* [MATERIAL SHOWN]
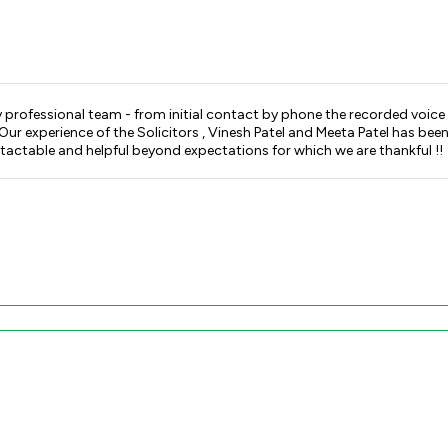
 females on reception are pleasant ,
 been that of being treated with respect , understanding , kindness
ntactable and helpful beyond expectations for which we are thankful !!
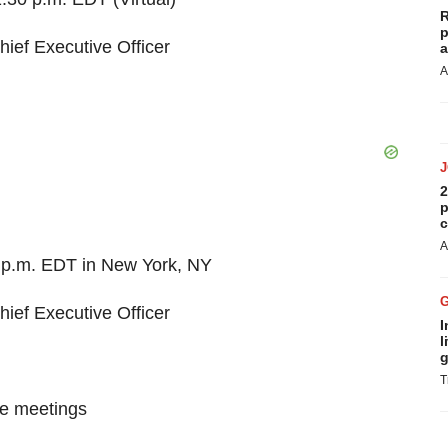
R
p
hief Executive Officer
a
A
2
p
c
A
5 p.m. EDT in New York, NY
hief Executive Officer
I
l
g
T
ne meetings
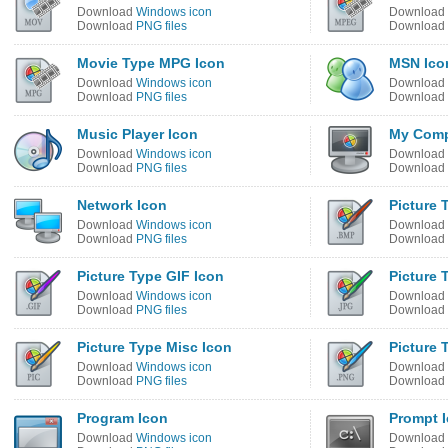
Download
Windows icon
Download
Download
PNG files
Download
Movie Type MPG Icon
MSN Ico
Download
Windows icon
Download
Download
PNG files
Download
Music Player Icon
My Comp
Download
Windows icon
Download
Download
PNG files
Download
Network Icon
Picture 
Download
Windows icon
Download
Download
PNG files
Download
Picture Type GIF Icon
Picture 
Download
Windows icon
Download
Download
PNG files
Download
Picture Type Misc Icon
Picture 
Download
Windows icon
Download
Download
PNG files
Download
Program Icon
Prompt 
Download
Windows icon
Download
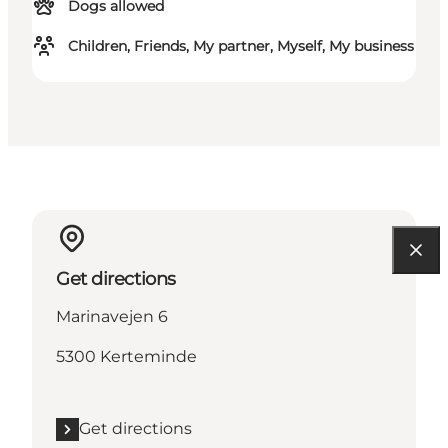
Dogs allowed
Children, Friends, My partner, Myself, My business
Get directions
Marinavejen 6
5300 Kerteminde
Get directions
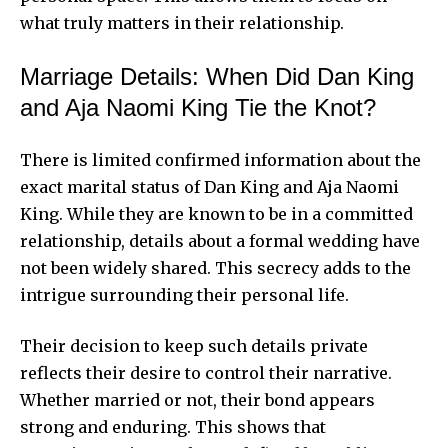
what truly matters in their relationship.
Marriage Details: When Did Dan King
and Aja Naomi King Tie the Knot?
There is limited confirmed information about the
exact marital status of Dan King and Aja Naomi
King. While they are known to be in a committed
relationship, details about a formal wedding have
not been widely shared. This secrecy adds to the
intrigue surrounding their personal life.
Their decision to keep such details private
reflects their desire to control their narrative.
Whether married or not, their bond appears
strong and enduring. This shows that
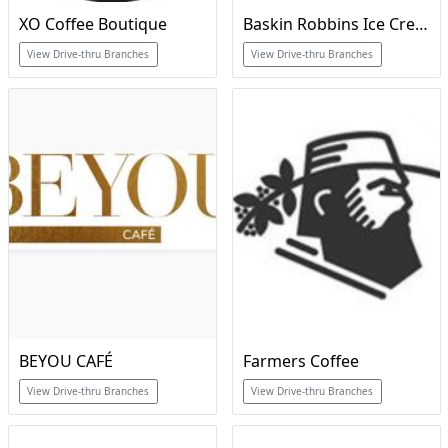
XO Coffee Boutique
Baskin Robbins Ice Cream & Cakes
View Drive-thru Branches
View Drive-thru Branches
BEYOU CAFÉ
Farmers Coffee
View Drive-thru Branches
View Drive-thru Branches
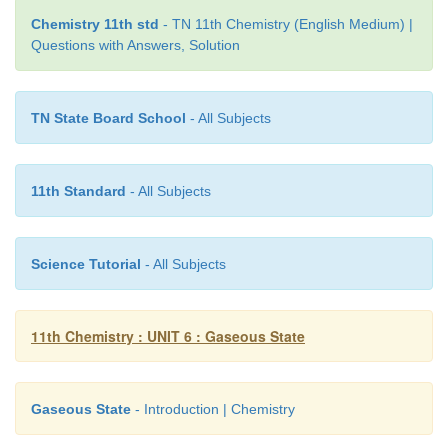
Chemistry 11th std
- TN 11th Chemistry (English Medium) |
Questions with Answers, Solution
TN State Board School
- All Subjects
11th Standard
- All Subjects
Science Tutorial
- All Subjects
11th Chemistry : UNIT 6 : Gaseous State
Gaseous State
- Introduction | Chemistry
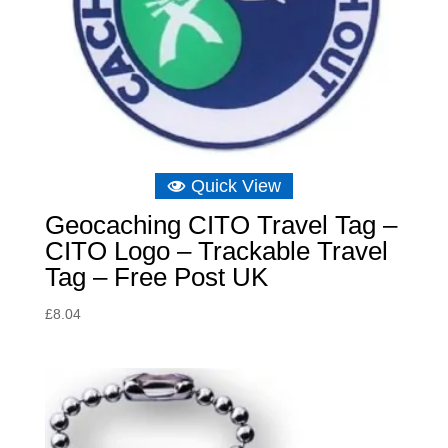
Quick View
Geocaching CITO Travel Tag –
CITO Logo – Trackable Travel
Tag – Free Post UK
£
8.04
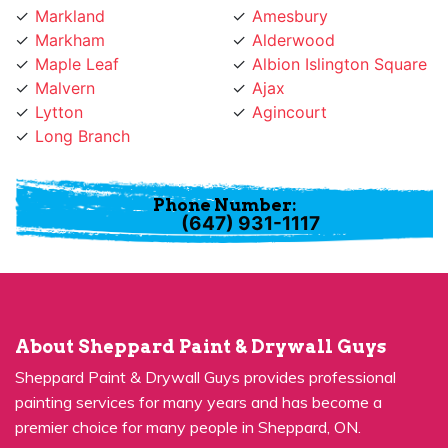
Markham
Alderwood
Maple Leaf
Albion Islington Square
Malvern
Ajax
Lytton
Agincourt
Long Branch
Phone Number:
(647) 931-1117
About Sheppard Paint & Drywall Guys
Sheppard Paint & Drywall Guys provides professional
painting services for many years and has become a
premier choice for many people in Sheppard, ON.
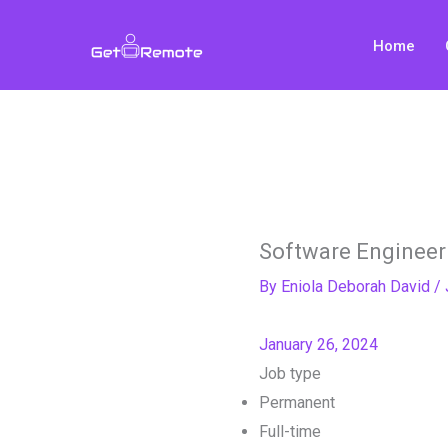
Skip
to
Home
content
Software Engineer 
By
Eniola Deborah David
/
January 26, 2024
Job type
Permanent
Full-time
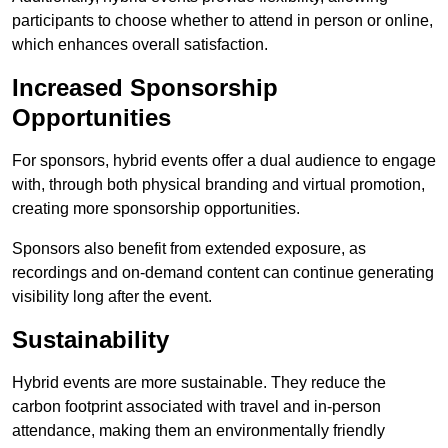
participants to choose whether to attend in person or online,
which enhances overall satisfaction.
Increased Sponsorship
Opportunities
For sponsors, hybrid events offer a dual audience to engage
with, through both physical branding and virtual promotion,
creating more sponsorship opportunities.
Sponsors also benefit from extended exposure, as
recordings and on-demand content can continue generating
visibility long after the event.
Sustainability
Hybrid events are more sustainable. They reduce the
carbon footprint associated with travel and in-person
attendance, making them an environmentally friendly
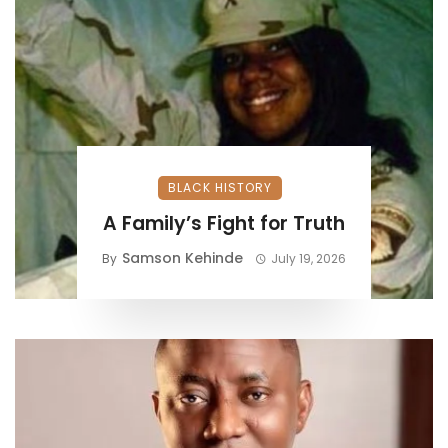
BLACK HISTORY
A Family’s Fight for Truth
Samson Kehinde
By
July 19, 2026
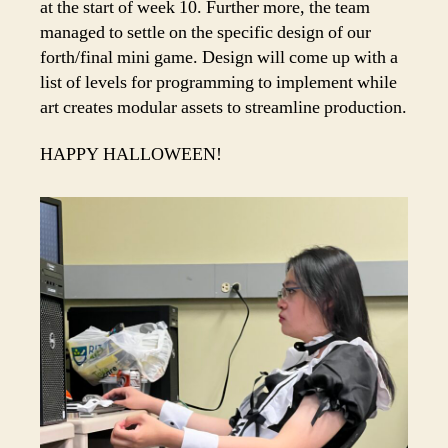
at the start of week 10. Further more, the team
managed to settle on the specific design of our
forth/final mini game. Design will come up with a
list of levels for programming to implement while
art creates modular assets to streamline production.
HAPPY HALLOWEEN!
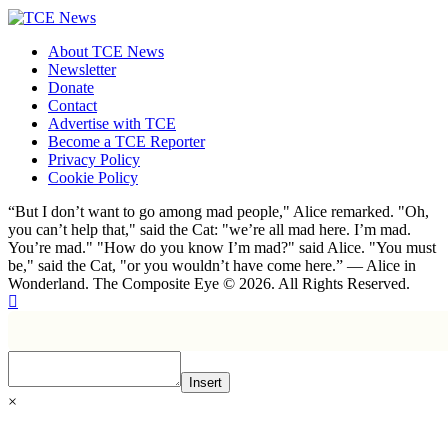
About TCE News
Newsletter
Donate
Contact
Advertise with TCE
Become a TCE Reporter
Privacy Policy
Cookie Policy
“But I don’t want to go among mad people," Alice remarked. "Oh,
you can’t help that," said the Cat: "we’re all mad here. I’m mad.
You’re mad." "How do you know I’m mad?" said Alice. "You must
be," said the Cat, "or you wouldn’t have come here.” ― Alice in
Wonderland. The Composite Eye © 2026. All Rights Reserved.
Insert
×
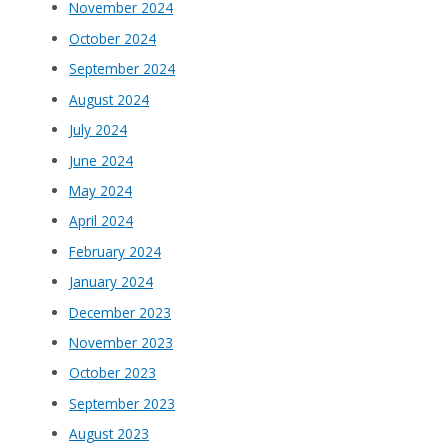
November 2024
October 2024
September 2024
August 2024
July 2024
June 2024
May 2024
April 2024
February 2024
January 2024
December 2023
November 2023
October 2023
September 2023
August 2023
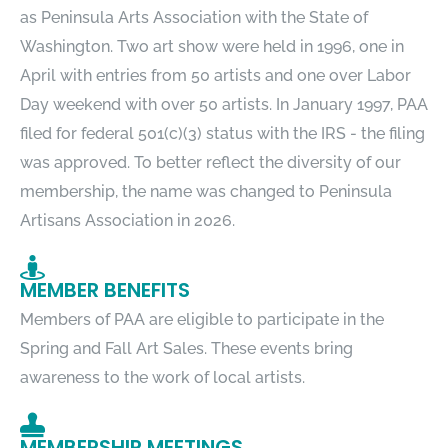
as Peninsula Arts Association with the State of
Washington. Two art show were held in 1996, one in
April with entries from 50 artists and one over Labor
Day weekend with over 50 artists. In January 1997, PAA
filed for federal 501(c)(3) status with the IRS - the filing
was approved. To better reflect the diversity of our
membership, the name was changed to Peninsula
Artisans Association in 2026.
MEMBER BENEFITS
Members of PAA are eligible to participate in the
Spring and Fall Art Sales. These events bring
awareness to the work of local artists.
MEMBERSHIP MEETINGS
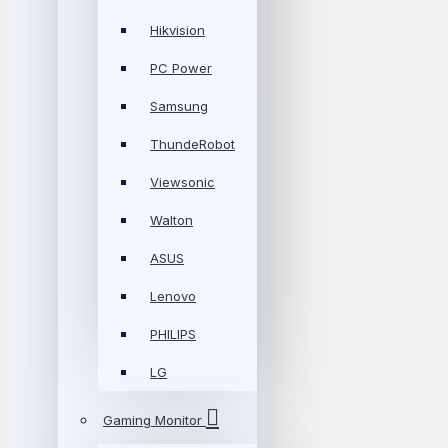
Hikvision
PC Power
Samsung
ThundeRobot
Viewsonic
Walton
ASUS
Lenovo
PHILIPS
LG
Gaming Monitor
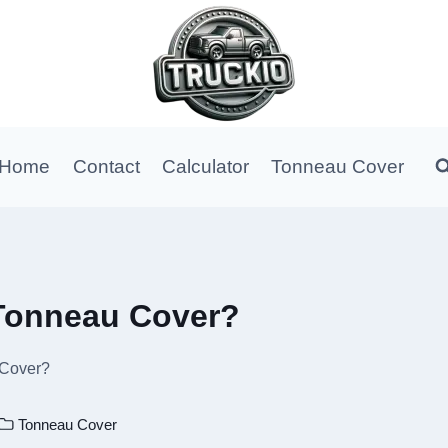
Home
Contact
Calculator
Tonneau Cover
Tonneau Cover?
 Cover?
Tonneau Cover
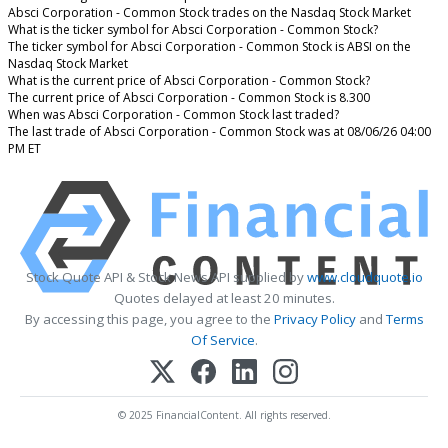
Absci Corporation - Common Stock trades on the Nasdaq Stock Market
What is the ticker symbol for Absci Corporation - Common Stock?
The ticker symbol for Absci Corporation - Common Stock is ABSI on the
Nasdaq Stock Market
What is the current price of Absci Corporation - Common Stock?
The current price of Absci Corporation - Common Stock is 8.300
When was Absci Corporation - Common Stock last traded?
The last trade of Absci Corporation - Common Stock was at 08/06/26 04:00
PM ET
Stock Quote API & Stock News API supplied by
www.cloudquote.io
Quotes delayed at least 20 minutes.
By accessing this page, you agree to the
Privacy Policy
and
Terms
Of Service
.
© 2025 FinancialContent. All rights reserved.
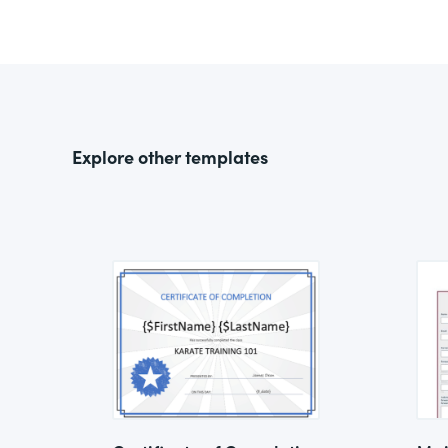
Explore other templates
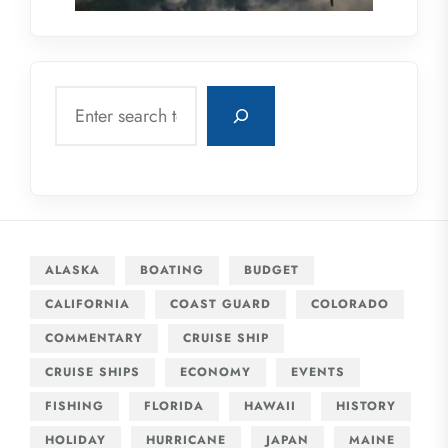
Search
ALASKA
BOATING
BUDGET
CALIFORNIA
COAST GUARD
COLORADO
COMMENTARY
CRUISE SHIP
CRUISE SHIPS
ECONOMY
EVENTS
FISHING
FLORIDA
HAWAII
HISTORY
HOLIDAY
HURRICANE
JAPAN
MAINE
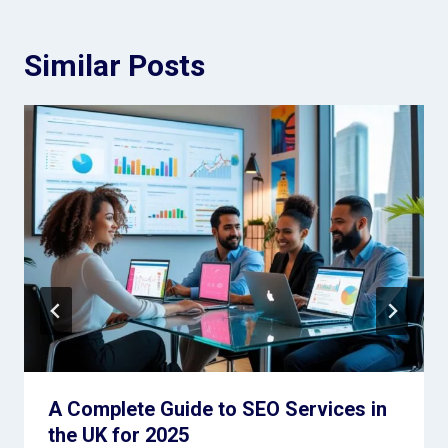
Similar Posts
A Complete Guide to SEO Services in
the UK for 2025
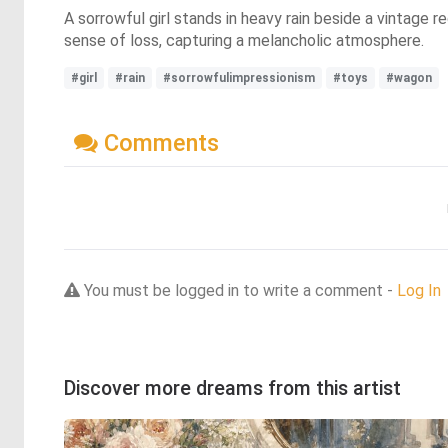
A sorrowful girl stands in heavy rain beside a vintage
sense of loss, capturing a melancholic atmosphere.
#girl
#rain
#sorrowfulimpressionism
#toys
#wagon
Comments
You must be logged in to write a comment -
Log In
Discover more dreams from this artist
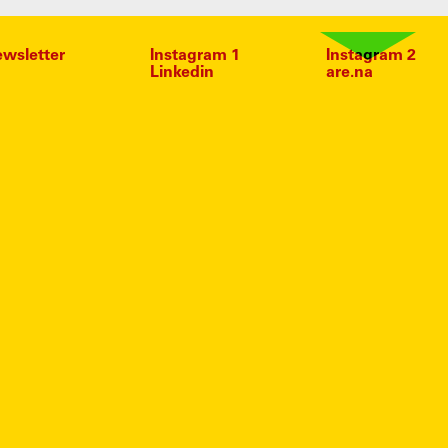
wsletter
Instagram 1
Instagram 2
Linkedin
are.na
IN
ESE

* [EXERCISE] Copy out the text of all the entries again, changing "Drive-thru" to "Drive-through" and leaving everything else as it is. Omit the pictures from your answer.

* [TASK RESPONSE]
 females on reception are pleasant ,
 been that of being treated with respect , understanding , kindness
ntactable and helpful beyond expectations for which we are thankful !!
R
p
hief Executive Officer
a
A
2
p
c
A
5 p.m. EDT in New York, NY
hief Executive Officer
I
l
g
T
ne meetings
Download
Windows icon
Download
Download
PNG files
Download
Movie Type MPG Icon
MSN Ico
Download
Windows icon
Download
Download
PNG files
Download
Music Player Icon
My Comp
Download
Windows icon
Download
Download
PNG files
Download
Network Icon
Picture 
Download
Windows icon
Download
Download
PNG files
Download
Picture Type GIF Icon
Picture 
Download
Windows icon
Download
Download
PNG files
Download
Picture Type Misc Icon
Picture 
Download
Windows icon
Download
Download
PNG files
Download
Program Icon
Prompt 
Download
Windows icon
Download
Dogs allowed
Children, Friends, My partner, Myself, My business
Get directions
Marinavejen 6
5300 Kerteminde
Get directions
what truly matters in their relationship.
Marriage Details: When Did Dan King
and Aja Naomi King Tie the Knot?
There is limited confirmed information about the
exact marital status of Dan King and Aja Naomi
King. While they are known to be in a committed
relationship, details about a formal wedding have
not been widely shared. This secrecy adds to the
intrigue surrounding their personal life.
Their decision to keep such details private
reflects their desire to control their narrative.
Whether married or not, their bond appears
strong and enduring. This shows that
XO Coffee Boutique
Baskin Robbins Ice Cream & Cakes
View Drive-through Branches
View Drive-through Branches
BEYOU CAFÉ
Farmers Coffee
View Drive-through Branches
View Drive-through Branches
Chemistry 11th std
- TN 11th Chemistry (English Medium) |
Questions with Answers, Solution
TN State Board School
- All Subjects
11th Standard
- All Subjects
Science Tutorial
- All Subjects
11th Chemistry : UNIT 6 : Gaseous State
Gaseous State
- Introduction | Chemistry
Quick View
Geocaching CITO Travel Tag –
CITO Logo – Trackable Travel
Tag – Free Post UK
£
8.04
Markham
Alderwood
Maple Leaf
Albion Islington Square
Malvern
Ajax
Lytton
Agincourt
Long Branch
Phone Number:
(647) 931-1117
About Sheppard Paint & Drywall Guys
Sheppard Paint & Drywall Guys provides professional
painting services for many years and has become a
premier choice for many people in Sheppard, ON.
Skip
to
Home
content
Software Engineer 
By
Eniola Deborah David
/
January 26, 2024
Job type
Permanent
Full-time
participants to choose whether to attend in person or online,
which enhances overall satisfaction.
Increased Sponsorship
Opportunities
For sponsors, hybrid events offer a dual audience to engage
with, through both physical branding and virtual promotion,
creating more sponsorship opportunities.
Sponsors also benefit from extended exposure, as
recordings and on-demand content can continue generating
visibility long after the event.
Sustainability
Hybrid events are more sustainable. They reduce the
carbon footprint associated with travel and in-person
attendance, making them an environmentally friendly
BLACK HISTORY
A Family’s Fight for Truth
Samson Kehinde
By
July 19, 2026
at the start of week 10. Further more, the team
managed to settle on the specific design of our
forth/final mini game. Design will come up with a
list of levels for programming to implement while
art creates modular assets to streamline production.
HAPPY HALLOWEEN!
About TCE News
Newsletter
Donate
Contact
Advertise with TCE
Become a TCE Reporter
Privacy Policy
Cookie Policy
“But I don’t want to go among mad people," Alice remarked. "Oh,
you can’t help that," said the Cat: "we’re all mad here. I’m mad.
You’re mad." "How do you know I’m mad?" said Alice. "You must
be," said the Cat, "or you wouldn’t have come here.” ― Alice in
Wonderland. The Composite Eye © 2026. All Rights Reserved.
Insert
×
November 2024
October 2024
September 2024
August 2024
July 2024
June 2024
May 2024
April 2024
February 2024
January 2024
December 2023
November 2023
October 2023
September 2023
August 2023
as Peninsula Arts Association with the State of
Washington. Two art show were held in 1996, one in
April with entries from 50 artists and one over Labor
Day weekend with over 50 artists. In January 1997, PAA
filed for federal 501(c)(3) status with the IRS - the filing
was approved. To better reflect the diversity of our
membership, the name was changed to Peninsula
Artisans Association in 2026.
MEMBER BENEFITS
Members of PAA are eligible to participate in the
Spring and Fall Art Sales. These events bring
awareness to the work of local artists.
MEMBERSHIP MEETINGS
Hikvision
PC Power
Samsung
ThundeRobot
Viewsonic
Walton
ASUS
Lenovo
PHILIPS
LG
Gaming Monitor
Home
Contact
Calculator
Tonneau Cover
Tonneau Cover?
 Cover?
Tonneau Cover
Absci Corporation - Common Stock trades on the Nasdaq Stock Market
What is the ticker symbol for Absci Corporation - Common Stock?
The ticker symbol for Absci Corporation - Common Stock is ABSI on the
Nasdaq Stock Market
What is the current price of Absci Corporation - Common Stock?
The current price of Absci Corporation - Common Stock is 8.300
When was Absci Corporation - Common Stock last traded?
The last trade of Absci Corporation - Common Stock was at 08/06/26 04:00
PM ET
Stock Quote API & Stock News API supplied by
www.cloudquote.io
Quotes delayed at least 20 minutes.
By accessing this page, you agree to the
Privacy Policy
and
Terms
Of Service
.
© 2025 FinancialContent. All rights reserved.
Explore other templates
Search
ALASKA
BOATING
BUDGET
CALIFORNIA
COAST GUARD
COLORADO
COMMENTARY
CRUISE SHIP
CRUISE SHIPS
ECONOMY
EVENTS
FISHING
FLORIDA
HAWAII
HISTORY
HOLIDAY
HURRICANE
JAPAN
MAINE
Similar Posts
A Complete Guide to SEO Services in
the UK for 2025
A sorrowful girl stands in heavy rain beside a vintage
sense of loss, capturing a melancholic atmosphere.
#girl
#rain
#sorrowfulimpressionism
#toys
#wagon
Comments
You must be logged in to write a comment -
Log In
Discover more dreams from this artist
wsletter
Instagram 1
Instagram 2
Linkedin
are.na
IN
ESE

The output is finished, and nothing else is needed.